Users could choose to add or delete districts from the bar chart to make the comparisions more straightforward and intuitive.
-
It's interesting to explore the correlation between total price and unit price of a second-house. In early years, because few people can afford expensive houses, so the average unit price for large houses is actually cheaper. But as time goes by, when large houses become scare resources, the average unit price of large house actually grows. Therefore, I calculated the average unit price of different area at an interval of 5. Originally, I plan to plot with a line chart. However, because there are some missing point for some areas, line chart will be imcomplete.
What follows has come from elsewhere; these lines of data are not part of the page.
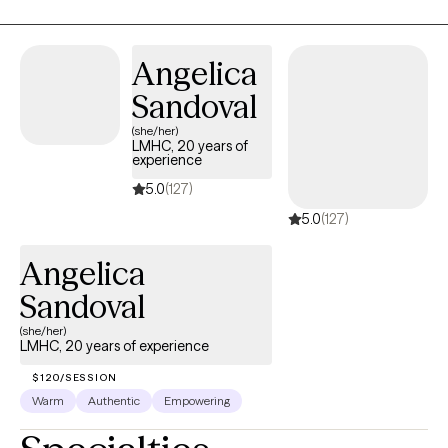
behavior and discover practical tools that fit your unique needs.
My goal is to help you shift your inner narrative, overcome
obstacles, and move forward with greater clarity and
Angelica
confidence.
Sandoval
(she/her)
LMHC, 20 years of
experience
5.0
(127)
5.0
(127)
Angelica
Sandoval
(she/her)
LMHC, 20 years of experience
$120/SESSION
Warm
Authentic
Empowering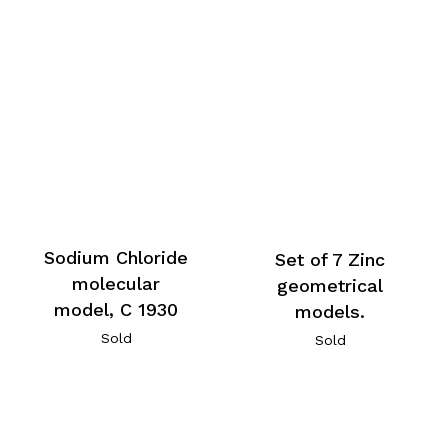
Sodium Chloride
Set of 7 Zinc
molecular
geometrical
model, C 1930
models.
Sold
Sold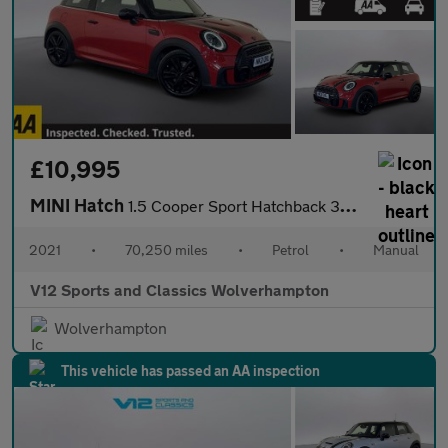
£10,995
MINI Hatch
1.5 Cooper Sport Hatchback 3dr Petrol Manual Euro 6 (s/s) (136 p
2021
•
70,250 miles
•
Petrol
•
Manual
V12 Sports and Classics Wolverhampton
Wolverhampton
This vehicle has passed an AA inspection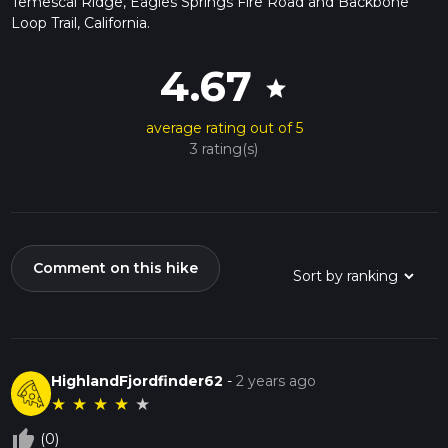
Temescal Ridge, Eagles Springs Fire Road and Backbone
Loop Trail, California.
4.67
star
average rating out of 5
3 rating(s)
Comment on this hike
HighlandFjordfinder62
-
2 years ago
★
★
★
★
★
thumb_up_off_alt
(0)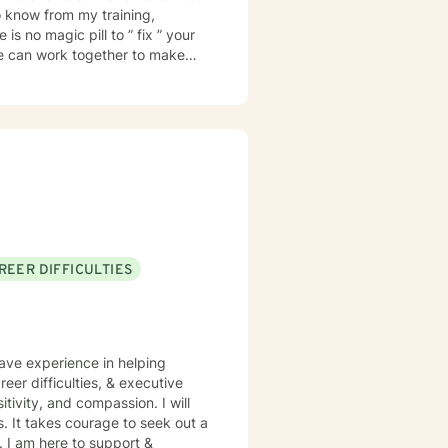
 know from my training,
is no magic pill to ” fix ” your
e can work together to make
ionship is trust. I want
ill not be judged. I will treat
cause I’ve been there. In my
 I have frequent visits from
ehavior disorders. I look
REER DIFFICULTIES
have experience in helping
eer difficulties, & executive
itivity, and compassion. I will
s. It takes courage to seek out a
e. I am here to support &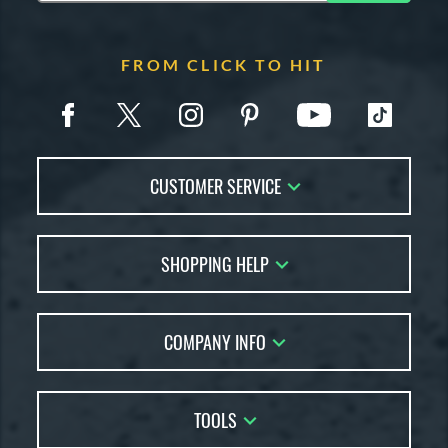
FROM CLICK TO HIT
CUSTOMER SERVICE
Contact Us
SHOPPING HELP
FAQs
Returns
Account Sales
Live Chat
COMPANY INFO
Bat Reviews
Order Lookup
Bat Coach
About Us
Price Match
Buying Guides
TOOLS
Careers
Bat Gift Guide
Therefore, I decided to use scatter plot to show such correlation.
-
Year is definetly an important factor that will influence house price. House prices grows as time goes by. Therefore, users could explore such change by selecting different years.
Because this is a solo project, so I implemented all the process by myself. It tooke me around two days to develop this visualization application (around 5 hours + 5 hours).
Actually the visualization is not the most time-consuming part for me. It took me a lot of time to think about which dataset to use and what kind of research question would be meaningful to explore.
As for the difficulty of realizing different components, the first one is definitely harder than the rest. First, because it's the first one to impelemet, so I spent a lot of time on familiarizing myself with the API. After completing the first plot, rest of the work becomes much easier.